Answer these questions using the lawyer's account below:
1. What kind of case was the attorney handling?
2. How many seconds did it take for the client's new information to come out in court?
3. Since when had the attorney been trying to show the client as stable and fit to be a parent?

══ Text provided ══

No matter how airtight a lawyer's reasoning may be, all it takes is for the client to utter one absurdly stupid sentence to unravel the whole thing. These lawyers were shocked at what exactly these clients didn't think were worth mentioning. At least they could bill by the hour. Content has been edited for clarity.
"I'm a court appointed attorney for qualifying individuals in family matters. This was a termination of parental rights case. I had been fighting to argue that my client is stable, working lawfully, has a suitable apartment, doesn't need psychotropic meds anymore, and is ready to be a parent. After a few months of negotiating with all the parties and the Department of Children, we have a pre-trial to try to convince the legal guardians. I meet with my client before the hearing to see if anything changed. 'Nope, all good, let's get my kids.'
Great, that's not happening today, but let's try. We get going in court. My client, who is super hot-headed and quick to anger, gets riled up and goes off on the guardians. She is screaming in open court. It doesn't end there. She reveals that she is no longer working, no longer staying in an apartment, and doesn't want to have a relationship with the guardians despite her kids loving them. She refuses to send her kids pictures of the toys that they left with her (she won't return them), and she plans on moving out of state. She thinks they can live as a family off of state aid when she gets her kids back. AND she is four months pregnant. This information was revealed in a matter of fifteen seconds. I was too shocked to even react.
She was clearly not the image of stability and parental fitness I've been trying to paint since last July. This client was working really hard to get everything right, and legitimately had everything going for her prior to this hearing. I was not making false representations or trying to get a monster reinstated. This was a true bombshell, as I did my due diligence to make sure things were on the up and up and statutory requirements were met. Things fell part very fast apparently. This was a very atypical situation, parents typically do a really good job working hard to meet their requirements."

═══
══ Record list ══

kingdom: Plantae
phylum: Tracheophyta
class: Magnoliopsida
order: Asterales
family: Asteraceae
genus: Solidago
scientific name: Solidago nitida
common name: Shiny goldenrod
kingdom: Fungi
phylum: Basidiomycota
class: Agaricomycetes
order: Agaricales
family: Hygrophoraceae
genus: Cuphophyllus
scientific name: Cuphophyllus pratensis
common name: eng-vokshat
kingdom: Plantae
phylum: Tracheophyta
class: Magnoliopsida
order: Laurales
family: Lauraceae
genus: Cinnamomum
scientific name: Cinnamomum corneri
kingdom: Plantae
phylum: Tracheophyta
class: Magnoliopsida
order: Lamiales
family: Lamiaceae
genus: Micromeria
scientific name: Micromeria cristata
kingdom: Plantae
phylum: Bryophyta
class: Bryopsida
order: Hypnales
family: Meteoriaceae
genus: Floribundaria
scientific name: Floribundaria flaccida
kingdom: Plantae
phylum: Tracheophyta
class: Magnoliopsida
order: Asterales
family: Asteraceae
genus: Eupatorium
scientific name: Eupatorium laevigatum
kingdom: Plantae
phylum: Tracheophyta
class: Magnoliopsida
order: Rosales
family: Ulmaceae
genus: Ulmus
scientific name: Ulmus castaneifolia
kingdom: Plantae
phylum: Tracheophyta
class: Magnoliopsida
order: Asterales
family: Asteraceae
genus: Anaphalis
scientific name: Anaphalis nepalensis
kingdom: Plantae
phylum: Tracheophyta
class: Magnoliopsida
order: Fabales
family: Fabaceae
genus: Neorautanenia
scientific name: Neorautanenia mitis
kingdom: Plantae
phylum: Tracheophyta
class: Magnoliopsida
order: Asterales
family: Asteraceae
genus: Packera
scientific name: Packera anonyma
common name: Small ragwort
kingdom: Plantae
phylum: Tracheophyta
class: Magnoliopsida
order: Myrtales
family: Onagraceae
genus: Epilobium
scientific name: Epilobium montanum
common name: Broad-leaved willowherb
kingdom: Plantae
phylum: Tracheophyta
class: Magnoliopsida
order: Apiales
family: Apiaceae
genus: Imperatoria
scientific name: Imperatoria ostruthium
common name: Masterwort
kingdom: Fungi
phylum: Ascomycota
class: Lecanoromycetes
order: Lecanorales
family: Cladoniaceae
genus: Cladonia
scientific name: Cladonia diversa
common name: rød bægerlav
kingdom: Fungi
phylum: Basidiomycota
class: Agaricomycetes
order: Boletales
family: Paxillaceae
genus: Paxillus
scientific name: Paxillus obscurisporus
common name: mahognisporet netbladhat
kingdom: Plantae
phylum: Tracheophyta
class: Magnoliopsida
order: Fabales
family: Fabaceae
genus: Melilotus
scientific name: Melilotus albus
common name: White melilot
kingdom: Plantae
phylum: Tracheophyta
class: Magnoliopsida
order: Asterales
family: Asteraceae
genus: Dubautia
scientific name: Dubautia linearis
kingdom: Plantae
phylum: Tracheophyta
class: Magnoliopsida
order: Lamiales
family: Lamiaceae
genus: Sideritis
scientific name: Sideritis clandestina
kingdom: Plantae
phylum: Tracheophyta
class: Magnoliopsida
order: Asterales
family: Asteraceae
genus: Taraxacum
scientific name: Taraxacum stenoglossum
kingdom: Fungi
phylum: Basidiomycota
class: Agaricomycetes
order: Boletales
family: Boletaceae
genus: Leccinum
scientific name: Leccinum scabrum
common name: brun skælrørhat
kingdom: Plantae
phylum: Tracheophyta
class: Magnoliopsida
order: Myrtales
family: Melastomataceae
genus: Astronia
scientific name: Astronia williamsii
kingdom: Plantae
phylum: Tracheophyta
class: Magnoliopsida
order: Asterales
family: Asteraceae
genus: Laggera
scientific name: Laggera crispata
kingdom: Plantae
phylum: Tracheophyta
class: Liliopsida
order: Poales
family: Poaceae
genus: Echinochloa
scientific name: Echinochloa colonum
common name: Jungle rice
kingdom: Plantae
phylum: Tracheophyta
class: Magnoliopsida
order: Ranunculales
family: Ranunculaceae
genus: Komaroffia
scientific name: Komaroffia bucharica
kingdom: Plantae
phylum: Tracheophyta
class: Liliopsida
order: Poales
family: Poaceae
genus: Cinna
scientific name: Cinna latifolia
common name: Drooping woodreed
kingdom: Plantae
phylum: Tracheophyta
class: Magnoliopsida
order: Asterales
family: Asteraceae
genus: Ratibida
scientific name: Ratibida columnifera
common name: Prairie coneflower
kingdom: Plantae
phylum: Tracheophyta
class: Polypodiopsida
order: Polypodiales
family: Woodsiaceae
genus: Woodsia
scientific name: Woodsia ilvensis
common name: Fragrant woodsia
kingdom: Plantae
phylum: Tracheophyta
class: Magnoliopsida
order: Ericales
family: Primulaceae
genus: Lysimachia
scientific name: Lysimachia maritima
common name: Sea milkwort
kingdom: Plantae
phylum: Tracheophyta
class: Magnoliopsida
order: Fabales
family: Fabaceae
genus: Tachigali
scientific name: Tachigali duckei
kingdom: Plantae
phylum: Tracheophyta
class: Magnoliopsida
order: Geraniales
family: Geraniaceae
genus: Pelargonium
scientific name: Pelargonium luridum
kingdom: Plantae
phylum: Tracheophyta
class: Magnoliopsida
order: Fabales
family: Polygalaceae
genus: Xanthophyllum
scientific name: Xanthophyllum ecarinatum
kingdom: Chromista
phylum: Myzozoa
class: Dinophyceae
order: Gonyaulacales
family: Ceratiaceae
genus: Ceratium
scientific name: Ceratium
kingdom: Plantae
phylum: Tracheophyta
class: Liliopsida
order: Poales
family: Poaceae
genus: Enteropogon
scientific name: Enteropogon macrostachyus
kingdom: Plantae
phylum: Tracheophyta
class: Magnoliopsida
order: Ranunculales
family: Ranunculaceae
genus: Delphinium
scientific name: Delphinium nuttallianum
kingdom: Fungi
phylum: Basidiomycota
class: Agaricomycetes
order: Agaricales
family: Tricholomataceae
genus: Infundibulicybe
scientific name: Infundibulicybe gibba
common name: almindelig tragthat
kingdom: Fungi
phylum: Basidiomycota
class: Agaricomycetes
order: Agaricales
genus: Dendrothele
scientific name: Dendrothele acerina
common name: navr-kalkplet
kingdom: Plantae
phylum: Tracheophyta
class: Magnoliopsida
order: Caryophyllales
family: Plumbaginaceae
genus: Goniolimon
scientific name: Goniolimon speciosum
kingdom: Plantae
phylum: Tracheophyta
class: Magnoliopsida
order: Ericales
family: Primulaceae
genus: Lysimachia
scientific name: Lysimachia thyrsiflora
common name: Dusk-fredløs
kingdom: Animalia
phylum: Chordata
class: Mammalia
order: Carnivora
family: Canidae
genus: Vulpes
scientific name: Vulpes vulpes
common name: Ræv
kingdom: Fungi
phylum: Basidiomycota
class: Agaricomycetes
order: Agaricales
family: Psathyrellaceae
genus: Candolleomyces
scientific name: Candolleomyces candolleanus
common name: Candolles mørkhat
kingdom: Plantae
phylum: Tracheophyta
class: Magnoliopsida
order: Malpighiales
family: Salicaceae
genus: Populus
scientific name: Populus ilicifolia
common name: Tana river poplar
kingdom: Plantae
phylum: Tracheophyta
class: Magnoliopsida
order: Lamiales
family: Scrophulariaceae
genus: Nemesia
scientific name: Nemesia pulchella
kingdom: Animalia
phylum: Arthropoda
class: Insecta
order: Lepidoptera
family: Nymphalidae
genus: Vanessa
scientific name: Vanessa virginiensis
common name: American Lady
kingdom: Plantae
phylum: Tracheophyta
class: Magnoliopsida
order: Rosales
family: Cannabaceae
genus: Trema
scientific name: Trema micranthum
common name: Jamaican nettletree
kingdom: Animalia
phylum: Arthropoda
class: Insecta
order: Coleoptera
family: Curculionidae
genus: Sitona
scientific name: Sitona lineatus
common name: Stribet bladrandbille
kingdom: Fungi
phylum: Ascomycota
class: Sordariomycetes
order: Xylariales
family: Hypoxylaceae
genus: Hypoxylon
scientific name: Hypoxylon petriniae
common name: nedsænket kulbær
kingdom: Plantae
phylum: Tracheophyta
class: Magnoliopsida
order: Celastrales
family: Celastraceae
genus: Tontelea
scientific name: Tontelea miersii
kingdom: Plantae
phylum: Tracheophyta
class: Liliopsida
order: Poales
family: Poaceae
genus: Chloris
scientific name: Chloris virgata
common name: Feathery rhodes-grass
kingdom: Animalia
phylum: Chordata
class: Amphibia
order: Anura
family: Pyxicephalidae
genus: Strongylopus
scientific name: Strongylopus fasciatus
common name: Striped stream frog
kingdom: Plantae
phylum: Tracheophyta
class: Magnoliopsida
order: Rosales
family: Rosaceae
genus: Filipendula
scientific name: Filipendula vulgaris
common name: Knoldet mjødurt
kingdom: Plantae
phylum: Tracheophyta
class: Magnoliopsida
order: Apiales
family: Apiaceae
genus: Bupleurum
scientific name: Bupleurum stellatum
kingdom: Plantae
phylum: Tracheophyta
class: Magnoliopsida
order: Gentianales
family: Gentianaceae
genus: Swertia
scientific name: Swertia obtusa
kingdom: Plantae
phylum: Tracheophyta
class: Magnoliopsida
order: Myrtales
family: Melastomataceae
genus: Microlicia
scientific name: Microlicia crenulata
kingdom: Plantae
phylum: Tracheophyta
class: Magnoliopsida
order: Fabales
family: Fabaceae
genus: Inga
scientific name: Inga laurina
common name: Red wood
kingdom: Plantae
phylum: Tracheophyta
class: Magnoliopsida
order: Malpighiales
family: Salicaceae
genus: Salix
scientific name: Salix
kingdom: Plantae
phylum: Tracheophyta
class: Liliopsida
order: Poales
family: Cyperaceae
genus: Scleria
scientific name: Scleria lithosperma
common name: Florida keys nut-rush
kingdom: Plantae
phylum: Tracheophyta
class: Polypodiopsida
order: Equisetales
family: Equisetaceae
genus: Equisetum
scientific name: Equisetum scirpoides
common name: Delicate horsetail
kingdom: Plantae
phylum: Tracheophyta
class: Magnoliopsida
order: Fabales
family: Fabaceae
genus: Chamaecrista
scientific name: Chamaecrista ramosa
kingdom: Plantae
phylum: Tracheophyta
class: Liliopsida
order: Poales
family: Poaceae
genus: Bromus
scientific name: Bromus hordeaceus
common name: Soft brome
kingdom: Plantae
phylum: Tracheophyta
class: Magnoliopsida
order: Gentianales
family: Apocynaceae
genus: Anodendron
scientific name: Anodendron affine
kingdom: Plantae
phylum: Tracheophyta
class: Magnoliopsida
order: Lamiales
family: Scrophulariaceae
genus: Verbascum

═══

• Exercise answer
1. A termination of parental rights case.
2. Fifteen seconds.
3. Since last July.